Pachamama plays a big part in the ancient Andean religions. The benevolent earth goddess is still worshiped throughout the highlands of Bolivia. She controls the harvest, and demands frequent rituals to be performed in her honor. For example, before drinking chicha, Bolivians spill a bit onto the ground. First drink goes to Pachamama. Llamas are also sacrificed and incense burnt in her honor.
The Andean belief system is based on a reverence of the sun, moon and earth. Miners even pay tribute to the devils of the underworld. Capitalizing on this religious adoration of nature, Bolivia has presented itself as one of the most eco-friendly nations in the world. Congress has afforded full constitutional rights to Mother Earth. In the UN, Bolivia has been at the forefront of the fight to reduce carbon emissions. On the face of things, Mother Nature seems to have no greater ally than Bolivia.
But you know what? I have never seen a society more disrespectful to nature than Bolivia’s. Litter is everywhere. People throw whatever they want, wherever they want, whenever they want. It’s disgusting. I swear to God, after giving me a sanctimonious lecture about the power of Pachamama, this guy sitting next to me on the bus tossed a plastic bag full of junk out the window. Just like that. Oh, but pray to Pachamama and worship Pachamama, right? Respect the earth, right? Whatever!

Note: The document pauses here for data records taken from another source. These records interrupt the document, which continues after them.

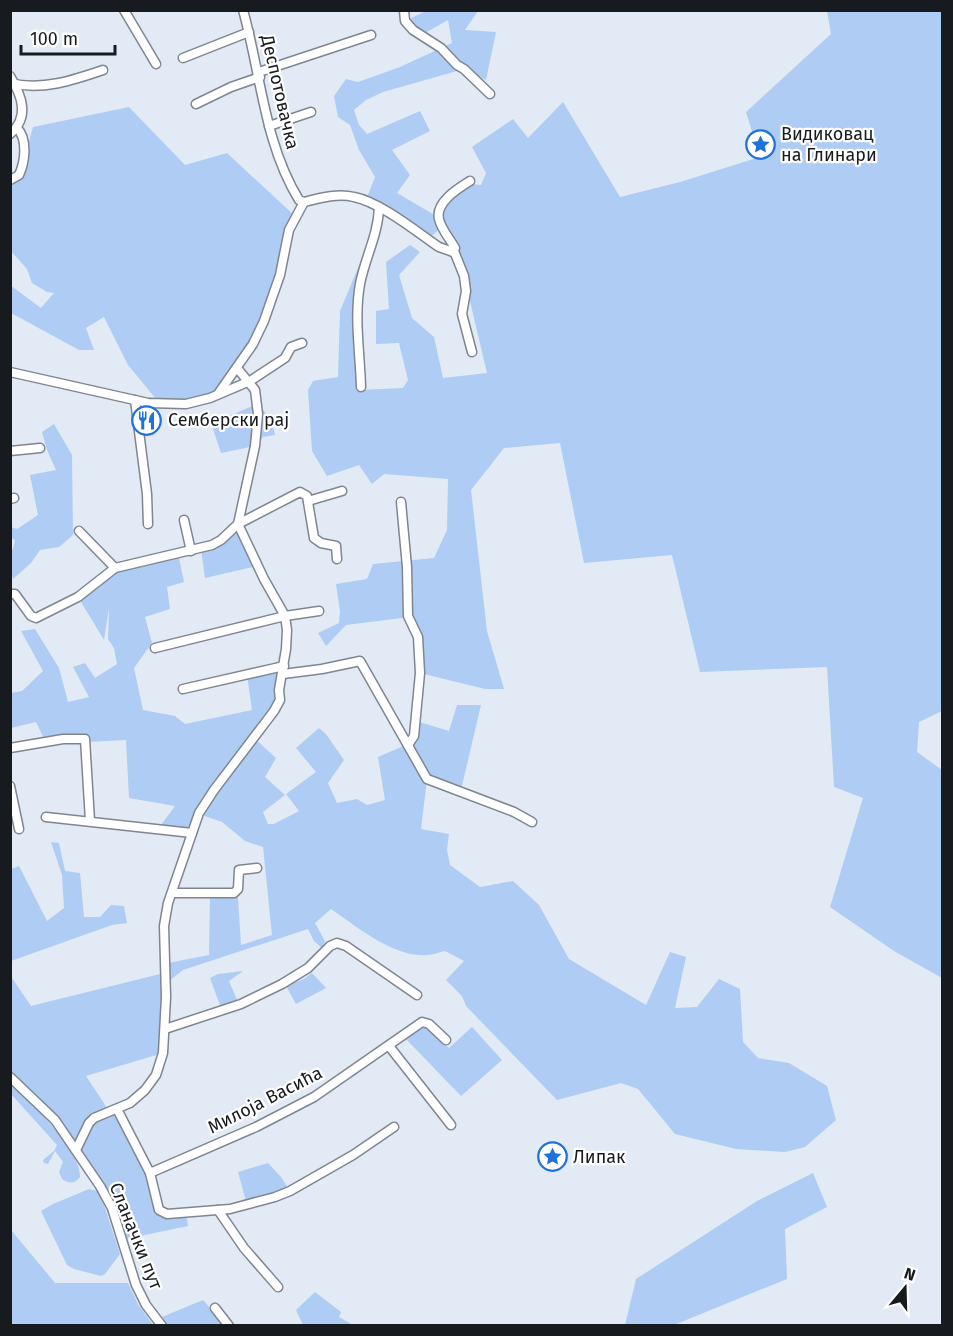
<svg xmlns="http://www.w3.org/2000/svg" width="953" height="1336" viewBox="0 0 953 1336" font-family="'Fira Sans',sans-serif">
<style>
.green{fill:#afccf4}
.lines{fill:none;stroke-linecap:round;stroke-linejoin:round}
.minor-casing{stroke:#7f8691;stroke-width:11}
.minor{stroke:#fff;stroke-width:8}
.labels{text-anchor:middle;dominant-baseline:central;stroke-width:4.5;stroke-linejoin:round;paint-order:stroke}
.street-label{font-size:18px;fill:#171a1e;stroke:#fff}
.poi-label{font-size:18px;fill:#171a1e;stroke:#fff;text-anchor:start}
</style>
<rect width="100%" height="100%" fill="#e2eaf6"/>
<g class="green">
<path d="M426 11H478L465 30 496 32 486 80 464 69 383 92 366 100 354 110 359 125 367 134 420 111 430 131 392 150 410 175 397 193 438 217 442 204 471 184 481 185 486 173 472 147 513 119 528 138 563 102 620 197 680 182 760 157 746 112 831 34 827 11H942V711L919 722 917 752 942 770V978L894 951 830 907 863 798 834 787 827 667 700 672 672 555 584 563 560 443 504 448 471 490 487 631 504 689H485L420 673 418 637 408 616 402 618 346 625 326 646 318 633 339 623 340 611 336 584 367 579 373 564 434 558 447 530 448 479 384 474 372 484 359 465 327 476 312 451 308 390 313 381 338 377 340 311 363 256 359 312V390L403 388 408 380 399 343 376 344V311L389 309 386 262 410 245 420 252 399 275 412 318 434 337 443 378 487 373 464 276 442 227 428 239 366 200 375 177 359 150 350 125 338 117 334 96 346 79 358 82 400 67 452 43 448 20 425 33 405 21Z"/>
<path d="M129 107 185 165 227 153 296 217 264 321 218 395 161 405 128 365 104 317 86 328 94 350H79L11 313 10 285 41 308 54 293 47 292 32 283 27 269 11 251V180L21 170 33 127Z"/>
<path d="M258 404 271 419 275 435 263 437 255 446 221 453 211 423Z"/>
<path d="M54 424 72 455 73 535 59 547 40 550 31 563 13 579 11 571 10 552 13 549 15 540 11 538V527L17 529 38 515 30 475 56 470 47 450 42 432Z"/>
<path d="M238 524 257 566 205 578 201 549Z"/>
<path d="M178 553 184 582 167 587 170 609 145 617 152 643 134 668 143 710 175 716 185 724 252 710 247 675 284 666 280 700 253 737 276 758 265 777 285 795 263 812 268 824H274L299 811 286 794 316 772 296 748 319 728 326 734 344 760 328 783 337 803 357 799 367 805 385 800 378 757 408 744 416 721 449 731 457 705H481L460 794 427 779 421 829 449 834 447 850 450 865 480 887 513 881 539 905 569 959 646 1005 670 952 686 957 675 1008 697 1007 719 979 740 989 743 1042 758 1058 789 1063 827 1086 836 1120 805 1147 785 1152 736 1149 675 1134 638 1089 621 1083 557 1100 466 1006 462 996 446 980 464 961 445 951C439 952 433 955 427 955 394 958 356 926 331 909L315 923 325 941 322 948 314 941 308 929 183 970 164 985 163 1053 86 1076 109 1111 117 1109 156 1189 160 1215 186 1212 188 1226 121 1240 116 1206 109 1192 93 1167 89 1169 63 1130 11 1077 10 975 31 1006 164 973 163 964 209 955 210 892 234 893 238 898 241 945 272 935 263 847 245 841 222 822 199 814 192 833 158 829 175 806 129 798 126 740 87 742 45 741 36 722 11 728V693L22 691 43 671 21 631 35 629 59 668 68 702 89 697 73 667 85 663 95 678 117 664 114 648 108 639 109 608 104 640 78 597 108 573Z"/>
<path d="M51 842 59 843 65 871 80 873 84 917H100L111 905 124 906 127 923 112 925 11 961V869L19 866 47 921 64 908 62 875Z"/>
<path d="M243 971 229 981 238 1002 221 1008 210 978 218 974Z"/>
<path d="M312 973 326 988 296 1004 286 986 304 979Z"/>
<path d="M422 1024 449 1048 472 1027 502 1060 461 1096 404 1037Z"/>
<path d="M10 1084C30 1100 82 1152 80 1177 75 1184 68 1184 62 1179L59 1172 63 1162 55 1151 48 1164 44 1163 43 1160 54 1151 57 1145 11 1094Z"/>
<path d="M268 1163 281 1177 290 1191 247 1205 238 1172Z"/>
<path d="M813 1173 827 1207 785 1229 787 1279 674 1325H625L636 1279 757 1201Z"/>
<path d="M89 1189 97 1191 104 1205 120 1254 105 1274 101 1276 74 1269 67 1265 41 1211 53 1204Z"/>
<path d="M11 1230 55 1283H128L138 1304 153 1325H11Z"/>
<path d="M315 1292 341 1312 339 1317 353 1325H303L296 1310Z"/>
<path d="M203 1300 225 1325H162L157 1319Z"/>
</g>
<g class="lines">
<defs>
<g id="minor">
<path d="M124 10 156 64"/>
<path d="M243 10C261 74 264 143 299 200L304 202"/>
<path d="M404 10 405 21 413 30 441 48 457 65 464 69 490 94"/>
<path d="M183 58 249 32"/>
<path d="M259 72 371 35"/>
<path d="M10 76C22 96 30 117 10 134"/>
<path d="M10 83C42 91 74 80 103 70"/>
<path d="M196 104 231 87 260 77"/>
<path d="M269 126 311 112"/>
<path d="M10 180 19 175C25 162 28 139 17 128"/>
<path d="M304 202C320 198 338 193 354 197 380 202 417 232 439 247L453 252 455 248C450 239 441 229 439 219 435 202 459 188 470 181"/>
<path d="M454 251 464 276 466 291 462 314 472 352"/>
<path d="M10 372 148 403 186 404 210 398 250 381 285 358 291 347 302 343"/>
<path d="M361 387C360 353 354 317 360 284 365 258 378 235 379 208"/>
<path d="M218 394 253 344 264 321 280 275 289 230 304 202"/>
<path d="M135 400 147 494 148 524"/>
<path d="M10 451 40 448"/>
<path d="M10 499 14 498"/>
<path d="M308 501 342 491"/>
<path d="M401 502 407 567 408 616 418 637 420 673 414 736 408 745"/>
<path d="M184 520 191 551"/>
<path d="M79 531 115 568"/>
<path d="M10 594H15L31 616 36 618 78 597 115 568 212 545 221 540 238 524 300 492 307 496 314 538 321 543 336 546 337 559"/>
<path d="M155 648 285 616 319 611"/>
<path d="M283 674 322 669 360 661 427 779 514 812 532 822"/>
<path d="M183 689 284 666"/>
<path d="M10 748 63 739H85L90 821"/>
<path d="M10 786 19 829"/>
<path d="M46 817 192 833"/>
<path d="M172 893H234L238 889 239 870 257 868"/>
<path d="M165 1029 241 1004 282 984 308 968 330 946 337 943 346 946 417 995"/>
<path d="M389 1046 451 1125"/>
<path d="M10 1077 55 1120 100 1186 112 1208 136 1285 146 1305 162 1326"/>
<path d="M117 1109 150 1173 159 1210 167 1214 230 1209 275 1197 290 1191 353 1155 394 1127"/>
<path d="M76 1150 89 1123 94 1118 130 1103 145 1090 156 1075 163 1053 166 997 164 926 168 903 199 813 214 790 274 711 280 700 279 690 286 649 287 630 285 616 264 579 238 524 255 446 258 414 255 390 237 368"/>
<path d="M150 1173 256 1127 314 1097 422 1022 429 1024 446 1040"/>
<path d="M218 1210 244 1248 278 1287"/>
<path d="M215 1308 229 1326"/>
</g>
</defs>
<use href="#minor" class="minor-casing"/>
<use href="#minor" class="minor"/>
</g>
<defs>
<symbol id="sight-ring" viewBox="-11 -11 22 22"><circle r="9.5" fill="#fff" stroke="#1d72dc" stroke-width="1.5"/><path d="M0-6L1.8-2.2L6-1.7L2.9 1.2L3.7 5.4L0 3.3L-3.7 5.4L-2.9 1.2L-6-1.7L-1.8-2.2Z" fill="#1d72dc"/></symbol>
<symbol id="restaurant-ring" viewBox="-11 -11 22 22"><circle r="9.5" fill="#fff" stroke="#1d72dc" stroke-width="1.5"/><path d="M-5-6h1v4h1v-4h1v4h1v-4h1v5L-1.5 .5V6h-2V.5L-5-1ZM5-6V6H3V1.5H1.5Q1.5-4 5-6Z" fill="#1d72dc"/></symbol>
</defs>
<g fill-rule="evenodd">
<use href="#sight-ring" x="744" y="128" width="33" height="33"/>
<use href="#restaurant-ring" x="130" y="404" width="33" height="33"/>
<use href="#sight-ring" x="536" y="1140" width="33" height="33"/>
</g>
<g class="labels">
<g class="street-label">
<text transform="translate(280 92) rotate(77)">Деспотовачка</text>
<text transform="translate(265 1100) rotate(-27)">Милоја Васића</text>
<text transform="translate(136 1236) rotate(68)">Сланачки пут</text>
</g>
<g class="poi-label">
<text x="781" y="134">Видиковац<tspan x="781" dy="21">на Глинари</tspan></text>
<text x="168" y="420">Семберски рај</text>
<text x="573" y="1157">Липак</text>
</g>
</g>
<rect width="953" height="1336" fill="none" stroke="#171a1e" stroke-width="24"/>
<g transform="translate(905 1288) rotate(19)" stroke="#ffffff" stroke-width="4.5" paint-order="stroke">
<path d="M0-4.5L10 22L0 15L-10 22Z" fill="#171a1e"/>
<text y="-9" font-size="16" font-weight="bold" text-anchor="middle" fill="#171a1e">N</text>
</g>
<path d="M21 45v9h94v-9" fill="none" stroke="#171a1e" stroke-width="3"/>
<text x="30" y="45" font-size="18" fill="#171a1e" stroke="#ffffff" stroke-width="4.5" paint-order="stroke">100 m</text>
</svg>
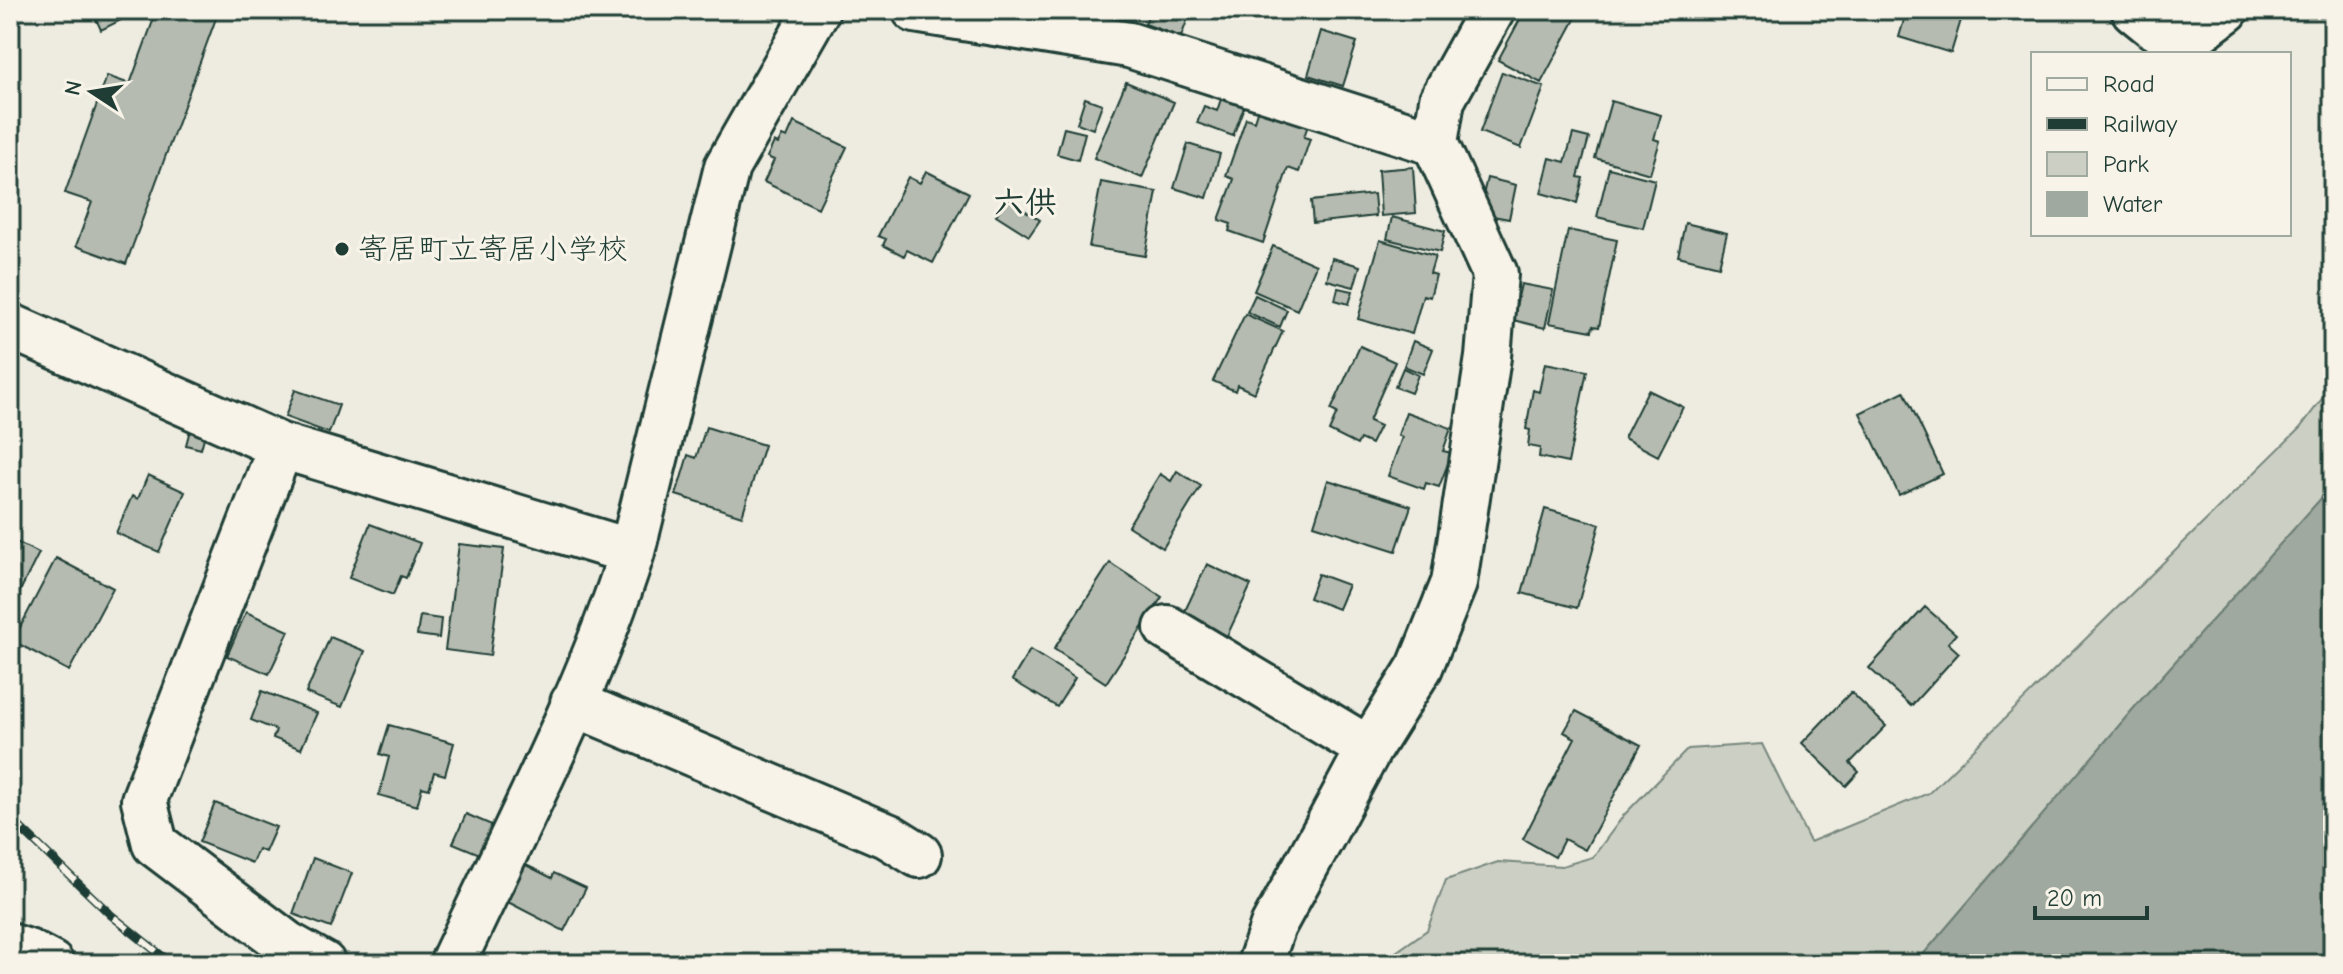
<svg xmlns="http://www.w3.org/2000/svg" width="2343" height="974" font-family="'Comic Neue','Klee One',sans-serif">
	<style>
		.green { fill: #cccfc4; stroke: #76867c; stroke-width: 2 }
		.water { fill: #9fa99f; stroke: #6c7e74; stroke-width: 2 }
		.building { fill: #b5bbb0; stroke: #1f3d34; stroke-width: 2 }
		.lines { fill: none; stroke-linecap: round; stroke-linejoin: round }
		.minor-casing { stroke: #1f3d34; stroke-width: 50 }
		.minor { stroke: #f7f3e8; stroke-width: 44 }
		.rail-casing { stroke: #1f3d34; stroke-width: 9 }
		.rail { stroke: #f7f3e8; stroke-width: 6; stroke-dasharray: 18; stroke-linecap: butt }
		.poi-dot { fill: #1f3d34; stroke: #f7f3e8; stroke-width: 3 }
		.labels { text-anchor: middle; stroke-width: 6; stroke-linejoin: round; paint-order: stroke }
		.poi-label { font-size: 30px; fill: #1f3d34; stroke: #f7f3e8; text-anchor: start }
		.neighbourhood-label { font-size: 32px; font-weight: bold; fill: #1f3d34; stroke: #f7f3e8 }
	</style>
	<rect width="100%" height="100%" fill="#eeece1"/>
	<filter id="ink" filterUnits="userSpaceOnUse"><feTurbulence type="fractalNoise" baseFrequency=".0125" numOctaves="2"/><feDisplacementMap in="SourceGraphic" scale="16" xChannelSelector="R" yChannelSelector="G"/><feConvolveMatrix kernelMatrix="1 2 1 2 8 2 1 2 1" color-interpolation-filters="sRGB"/></filter>
	<g filter="url(#ink)">
		<path class="green" d="M2333,384v101l-193,216 -225,263h-536l48,-34 19,-50 52,-18 64,4 31,-9 31,-42 64,-66 74,-5 48,98 119,-49 371,-365z"/>
		<path class="water" d="M2333,485v479h-418l225,-263z"/>
		<path class="building" d="M92,10h33l2,7 -26,13z
			M157,10h62l-93,254 -50,-18 16,-44 -27,-9 42,-117 23,8z
			M1150,10h41l-10,27 -36,-13z
			M1525,10h55l-39,73 -43,-23z
			M1907,10h57l-13,43 -52,-16z
			M1321,31l36,11 -14,44 -35,-11z
			M1502,72l42,15 -23,61 -41,-16z
			M1126,82l48,20 -32,76 -48,-20z
			M1223,93l23,8 -13,35 -36,-13 7,-17 13,5z
			M1085,98l17,6 -9,25 -16,-6z
			M1611,101l50,14 -7,24 6,2 -10,33 -55,-16z
			M1260,102l50,17 -6,18 6,2 -11,33 -11,-4 -25,75 -34,-12 2,-7 -12,-4 15,-41 -8,-3 20,-58 8,3z
			M794,122l53,25 -29,61 -54,-26 10,-22 -7,-3 7,-15 4,2 4,-8 5,2z
			M1064,128l21,5 -7,27 -21,-6z
			M1573,134l16,4 -11,39 5,1 -6,25 -36,-10 9,-35 15,4z
			M1188,144l32,10 -13,44 -33,-10z
			M1413,167l3,46 -35,3 -3,-46z
			M1609,168l46,12 -12,48 -46,-11z
			M926,171l43,22 -36,70 -26,-13 -3,6 -21,-11 3,-6 -8,-3 30,-59 12,6z
			M1487,178l29,7 -7,34 -16,-3 -12,-12z
			M1101,182l56,10 -12,64 -56,-9z
			M1374,194l2,22 -63,7 -2,-22z
			M1007,199l33,21 -11,16 -33,-21z
			M1392,217l53,14 -5,21 -53,-13z
			M1685,223l42,10 -8,33 -41,-10z
			M1568,230l49,10 -18,87 -6,-1 -1,5 -43,-8z
			M1380,240l55,16 -5,17 6,2 -6,22 -7,-2 -11,39 -54,-15z
			M1273,246l43,19 -19,45 -43,-19z
			M1332,258l28,8 -6,21 -27,-7z
			M1521,284l32,6 -8,38 -32,-8z
			M1338,288l15,3 -4,13 -14,-4z
			M1255,295l32,15 -7,17 -33,-15z
			M1245,314l38,17 -29,62 -17,-8 -2,6 -22,-10z
			M1413,341l20,8 -10,25 -19,-8z
			M1360,346l35,16 -26,59 11,5 -9,18 -11,-5 -3,6 -28,-14 8,-18 -6,-3z
			M1545,363l42,8 -19,92 -29,-6 1,-9 -12,-2 2,-16 -4,-1 7,-39 6,2z
			M1403,368l15,7 -7,18 -16,-6z
			M295,390l44,15 -10,28 -44,-16z
			M1648,390l35,17 -25,49 -34,-18z
			M1904,391l39,83 -44,21 -39,-82z
			M1406,412l45,16 -8,23 9,2 -13,34 -13,-4 -2,6 -36,-13 14,-39 -4,-2z
			M192,422l15,4 -6,23 -15,-4z
			M706,427l58,18 -22,71 -66,-21 12,-40 8,3z
			M1177,471l24,15 -38,62 -35,-22 32,-52 11,7z
			M148,475l37,17 -26,60 -43,-19 16,-37 6,3z
			M1328,480l83,26 -15,45 -82,-26z
			M1545,509l55,15 -23,84 -55,-15z
			M370,524l50,19 -14,35 -5,-2 -8,19 -44,-17z
			M10,539l29,14 -29,58z
			M459,544l45,5 -14,107 -45,-6z
			M56,558l57,30 -44,83 -56,-30z
			M1110,563l52,34 -56,86 -52,-34z
			M1207,564l44,21 -24,51 -44,-21z
			M1318,574l30,11 -10,24 -29,-11z
			M1925,607l31,27 -8,9 11,10 -48,53 -42,-38z
			M246,612l43,19 -20,43 -42,-18z
			M420,616l21,3 -2,19 -22,-3z
			M330,637l35,14 -23,56 -36,-14z
			M1030,650l45,28 -18,29 -45,-27z
			M262,691l55,22 -16,36 -28,-11 3,-8 -25,-10z
			M1851,692l35,34 -36,37 9,9 -13,14 -44,-43z
			M1576,711l65,34 -56,105 -21,-11 -9,18 -32,-18 52,-101 -11,-6z
			M389,725l65,18 -9,32 -11,-3 -5,17 -7,-2 -5,19 -38,-11 10,-38 -9,-3z
			M215,803l61,24 -11,25 -7,-3 -6,14 -53,-21z
			M466,814l28,12 -12,29 -29,-12z
			M313,858l39,15 -21,55 -38,-14z
			M522,863l30,15 2,-5 32,15 -22,43 -60,-31z"/>
		<g class="lines">
			<g class="minor-casing">
				<path id="minor" d="M915,10l214,35 306,98
					M2134,10l21,17 34,11 37,-28
					M10,326l271,120 351,106
					M281,446l-137,354 11,44 132,100 36,20
					M1167,628l202,121
					M573,703l317,134 29,18
					M10,946l18,6 23,12
					M452,964c63,-135 135,-270 180,-412l95,-385 90,-157
					M1260,964l13,-38 52,-95 44,-82 51,-82 34,-84 34,-226 7,-83 -60,-131 7,-43 50,-90"/>
			</g>
			<use href="#minor" class="minor"/>
			<g class="rail-casing">
				<path id="rail" d="M10,818l101,97 61,49"/>
			</g>
			<use href="#rail" class="rail"/>
		</g>
	</g>
	<circle class="poi-dot" cx="342" cy="249" r="8"/>
	<g class="labels">
		<g class="poi-label">
			<text x="358" y="259">寄居町立寄居小学校</text>
		</g>
		<g class="neighbourhood-label">
			<text x="1025" y="213">六供</text>
		</g>
	</g>
	<rect width="2343" height="974" fill="none" stroke="#f7f3e8" stroke-width="40"/>
	<rect x="20" y="20" width="2303" height="934" fill="none" stroke="#1f3d34" stroke-width="3" filter="url(#ink)"/>
	<rect x="2031" y="52" width="260" height="184" fill="#f7f3e8" stroke="#a1aaa0" stroke-width="2"/>
	<rect x="2047" y="78" width="40" height="12" fill="#f7f3e8" stroke="#a1aaa0" stroke-width="2"/>
	<text x="2103" y="92" font-size="24" fill="#1f3d34">Road</text>
	<rect x="2047" y="118" width="40" height="12" fill="#1f3d34" stroke="#a1aaa0" stroke-width="2"/>
	<text x="2103" y="132" font-size="24" fill="#1f3d34">Railway</text>
	<rect x="2047" y="152" width="40" height="24" fill="#cccfc4" stroke="#a1aaa0" stroke-width="2"/>
	<text x="2103" y="172" font-size="24" fill="#1f3d34">Park</text>
	<rect x="2047" y="192" width="40" height="24" fill="#9fa99f" stroke="#a1aaa0" stroke-width="2"/>
	<text x="2103" y="212" font-size="24" fill="#1f3d34">Water</text>
	<g transform="translate(92 92) rotate(282)" stroke="#f7f3e8" stroke-width="6" paint-order="stroke">
	<path d="M0-6L14 30L0 20L-14 30Z" fill="#1f3d34"/>
	<text y="-12" font-size="22" font-weight="bold" text-anchor="middle" fill="#1f3d34">N</text>
	</g>
	<path d="M2035 906v12h112v-12" fill="none" stroke="#1f3d34" stroke-width="4"/>
	<text x="2047" y="906" font-size="24" fill="#1f3d34" stroke="#f7f3e8" stroke-width="6" paint-order="stroke">20 m</text>
</svg>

Rivers are choked with bags of trash. Plastic bags of rotting food, bottles, boxes, old toys and clothes litter every ditch. So what is it, Bolivia? Do we worship and respect Pachamama, or abuse and tarnish her? Of course, hypocrisy is a part of every society and every religion, but the lip service paid to Mother Earth versus the reality of pollution in Bolivia is truly something else.